Direitos reais vs direitos pessoais – considerações


A distinção corresponde à sua realidade natural; ao modo do seu exercício. Sobre as
coisas, considera-se que a ação humana se exerce diretamente desde que estas possam
estar à sua disposição. Quanto aos serviços, essa realidade não se verifica, já que o
exercício depende do consentimento de outro homem, importando uma limitação da sua
liberdade que somente pode ser voluntária.
1. O objeto do direito real é, necessariamente, uma coisa determinada, enquanto a
prestação do devedor, objeto da obrigação que contraiu, pode ter por objeto
coisa genérica, bastando que seja determinável.
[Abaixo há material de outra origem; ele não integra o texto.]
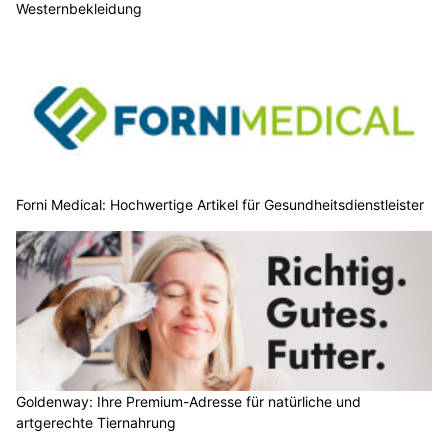
Westernbekleidung
Forni Medical: Hochwertige Artikel für Gesundheitsdienstleister
Goldenway: Ihre Premium-Adresse für natürliche und
artgerechte Tiernahrung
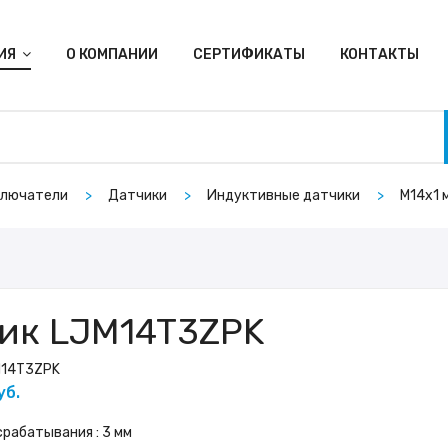
ИЯ
О КОМПАНИИ
СЕРТИФИКАТЫ
КОНТАКТЫ
ключатели
Датчики
Индуктивные датчики
M14х1 
ик LJM14T3ZPK
M14T3ZPK
уб.
рабатывания : 3 мм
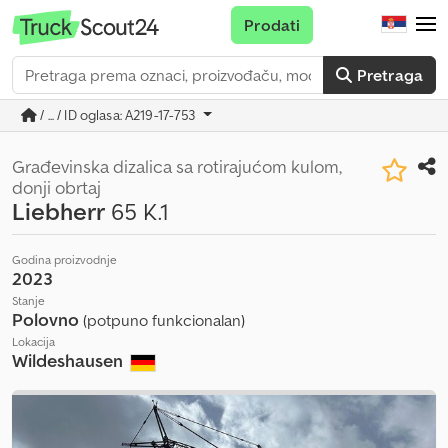
Prodati
Pretraga
/ ... / ID oglasa: A219-17-753
Građevinska dizalica sa rotirajućom kulom,
donji obrtaj
Liebherr
65 K.1
Godina proizvodnje
2023
Stanje
Polovno
(potpuno funkcionalan)
Lokacija
Wildeshausen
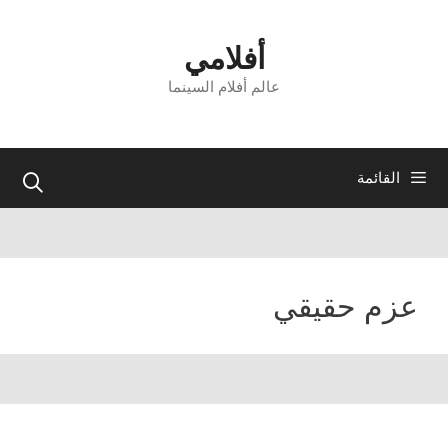
نتقل
لى
أفلامي
لمحتوى
عالم أفلام السينما
القائمة
عزم حقيقي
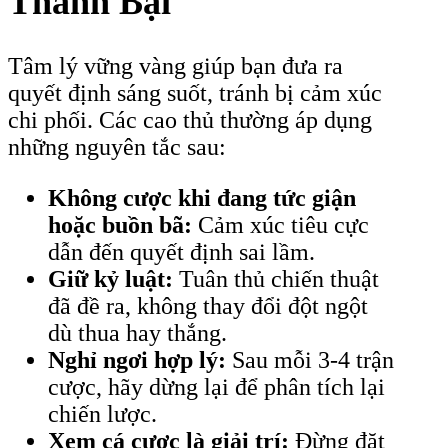
Thành Bại
Tâm lý vững vàng giúp bạn đưa ra
quyết định sáng suốt, tránh bị cảm xúc
chi phối. Các cao thủ thường áp dụng
những nguyên tắc sau:
Không cược khi đang tức giận
hoặc buồn bã:
Cảm xúc tiêu cực
dẫn đến quyết định sai lầm.
Giữ kỷ luật:
Tuân thủ chiến thuật
đã đề ra, không thay đổi đột ngột
dù thua hay thắng.
Nghỉ ngơi hợp lý:
Sau mỗi 3-4 trận
cược, hãy dừng lại để phân tích lại
chiến lược.
Xem cá cược là giải trí:
Đừng đặt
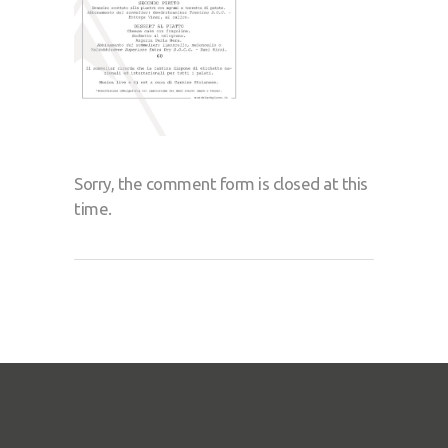
Sorry, the comment form is closed at this
time.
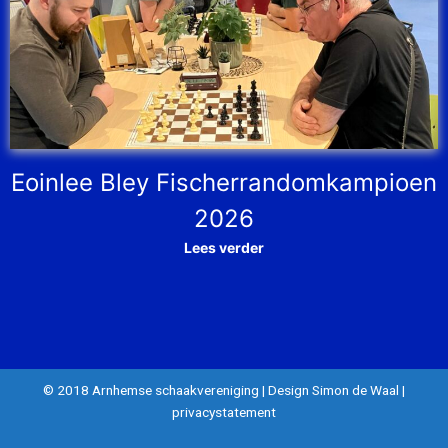
Eoinlee Bley Fischerrandomkampioen
2026
Lees verder
© 2018 Arnhemse schaakvereniging
|
Design Simon de Waal
|
privacystatement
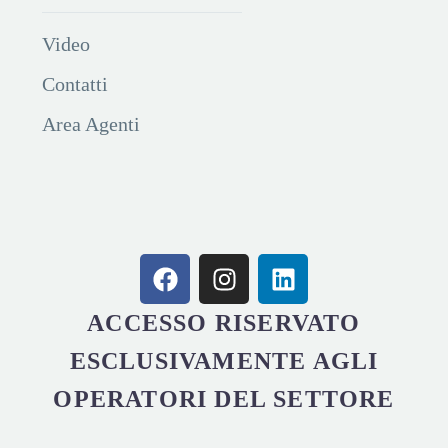
Video
Contatti
Area Agenti
ACCESSO RISERVATO
ESCLUSIVAMENTE AGLI
OPERATORI DEL SETTORE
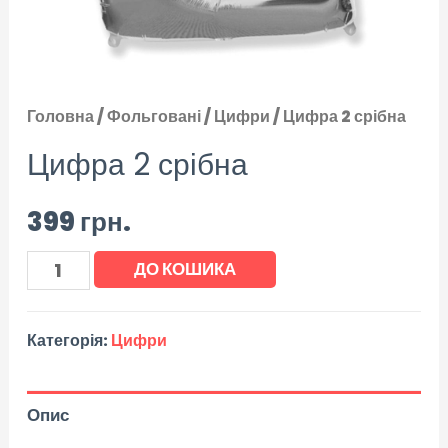
Головна
/
Фольговані
/
Цифри
/ Цифра 2 срібна
Цифра 2 срібна
399
грн.
ДО КОШИКА
Категорія:
Цифри
Опис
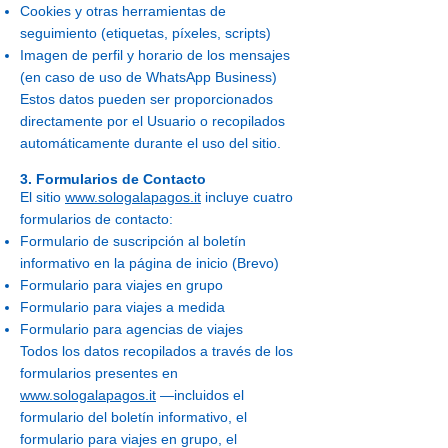
Cookies y otras herramientas de
seguimiento (etiquetas, píxeles, scripts)
Imagen de perfil y horario de los mensajes
(en caso de uso de WhatsApp Business)
Estos datos pueden ser proporcionados
directamente por el Usuario o recopilados
automáticamente durante el uso del sitio.
3. Formularios de Contacto
El sitio
www.sologalapagos.it
incluye cuatro
formularios de contacto:
Formulario de suscripción al boletín
informativo en la página de inicio (Brevo)
Formulario para viajes en grupo
Formulario para viajes a medida
Formulario para agencias de viajes
Todos los datos recopilados a través de los
formularios presentes en
www.sologalapagos.it
—incluidos el
formulario del boletín informativo, el
formulario para viajes en grupo, el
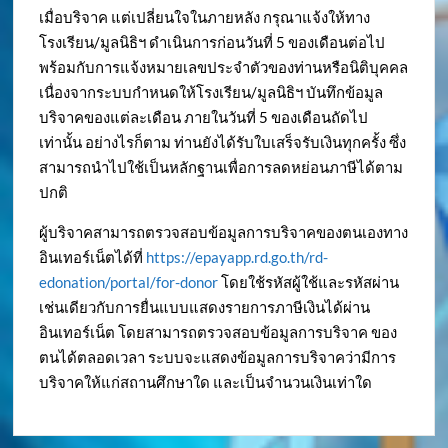
เมื่อบริจาค แต่เปลี่ยนใจในภายหลัง กรุณาแจ้งให้ทาง
โรงเรียน/มูลนิธิฯ ดำเนินการก่อนวันที่ 5 ของเดือนต่อไป
พร้อมกับการแจ้งหมายเลขประจำตัวของท่านหรือนิติบุคคล
เนื่องจากระบบกำหนดให้โรงเรียน/มูลนิธิฯ บันทึกข้อมูล
บริจาคของแต่ละเดือน ภายในวันที่ 5 ของเดือนถัดไป
เท่านั้น อย่างไรก็ตาม ท่านยังได้รับใบเสร็จรับเงินทุกครั้ง ซึ่ง
สามารถนำไปใช้เป็นหลักฐานเพื่อการลดหย่อนภาษีได้ตาม
ปกติ
ผู้บริจาคสามารถตรวจสอบข้อมูลการบริจาคของตนเองทาง
อินเทอร์เน็ตได้ที่
https://epayapp.rd.go.th/rd-
edonation/portal/for-donor
โดยใช้รหัสผู้ใช้และรหัสผ่าน
เช่นเดียวกับการยื่นแบบแสดงรายการภาษีเงินได้ผ่าน
อินเทอร์เน็ต โดยสามารถตรวจสอบข้อมูลการบริจาค ของ
ตนได้ตลอดเวลา ระบบจะแสดงข้อมูลการบริจาคว่ามีการ
บริจาคให้แก่สถานศึกษาใด และเป็นจำนวนเงินเท่าใด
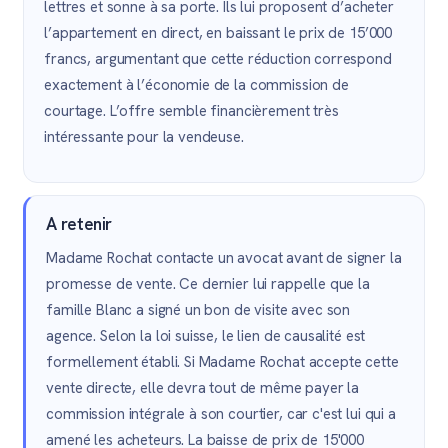
lettres et sonne à sa porte. Ils lui proposent d’acheter
l’appartement en direct, en baissant le prix de 15’000
francs, argumentant que cette réduction correspond
exactement à l’économie de la commission de
courtage. L’offre semble financièrement très
intéressante pour la vendeuse.
A retenir
Madame Rochat contacte un avocat avant de signer la
promesse de vente. Ce dernier lui rappelle que la
famille Blanc a signé un bon de visite avec son
agence. Selon la loi suisse, le lien de causalité est
formellement établi. Si Madame Rochat accepte cette
vente directe, elle devra tout de même payer la
commission intégrale à son courtier, car c'est lui qui a
amené les acheteurs. La baisse de prix de 15'000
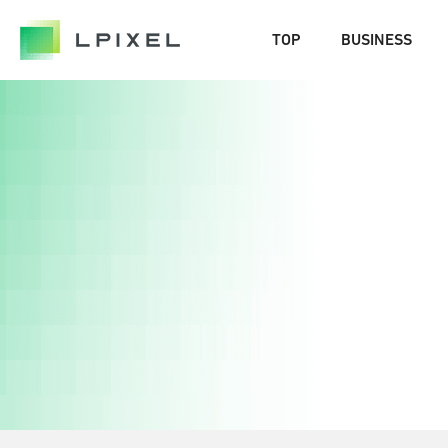
COMPANY
TOP
BUSINESS
代表メッセージ
経営メンバー
エルピクセルの歴史
会社概要
CAREERS
NEWS/OUT COME
BLOG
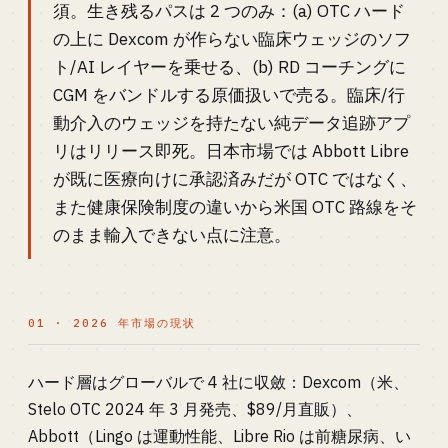
須。生き残るパスは 2 つのみ：(a) OTC ハード
の上に Dexcom が作らない臨床ウェッジのソフ
ト/AI レイヤーを乗せる、(b) RD コーチングに
CGM をバンドルする原価扱いで売る。臨床/行
動介入のウェッジを持たない純データ追跡アプ
リはリリース即死。日本市場では Abbott Libre
が既に医療向けに承認済みだが OTC ではなく、
また健康保険制度の違いから米国 OTC 路線をそ
のまま輸入できない点に注意。
01 · 2026 年市場の現状
ハード層はグローバルで 4 社に収斂：Dexcom（米、
Stelo OTC 2024 年 3 月発売、$89/月直販）、
Abbott（Lingo は運動性能、Libre Rio は前糖尿病、い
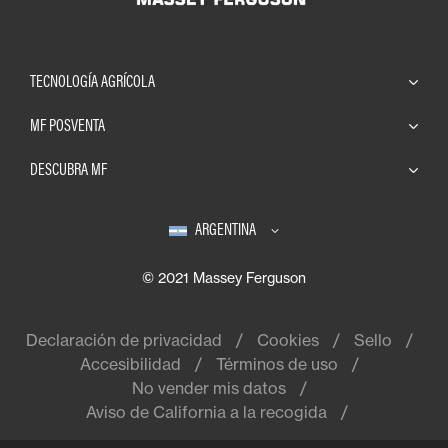
TECNOLOGÍA AGRÍCOLA
MF POSVENTA
DESCUBRA MF
ARGENTINA
© 2021 Massey Ferguson
Declaración de privacidad
Cookies
Sello
Accesibilidad
Términos de uso
No vender mis datos
Aviso de California a la recogida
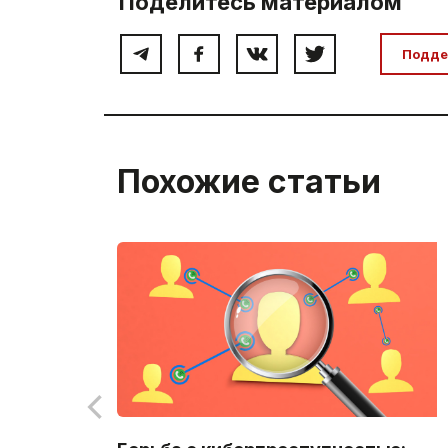
Поделитесь материалом
Подде
Похожие статьи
2. A violação de um direito real consiste sempre num fato positivo.
3. O direito real concede ao titular um gozo permanente porque tende à
perpetuidade; por oposição, o direito pessoal é eminentemente transitório, pois
vê-se extinto no momento em que a obrigação correlata é cumprida.
4. Os direitos reais distinguem-se por: tipicidade, elasticidade, publicidade,
especialidade. São de criação exclusiva do legislador.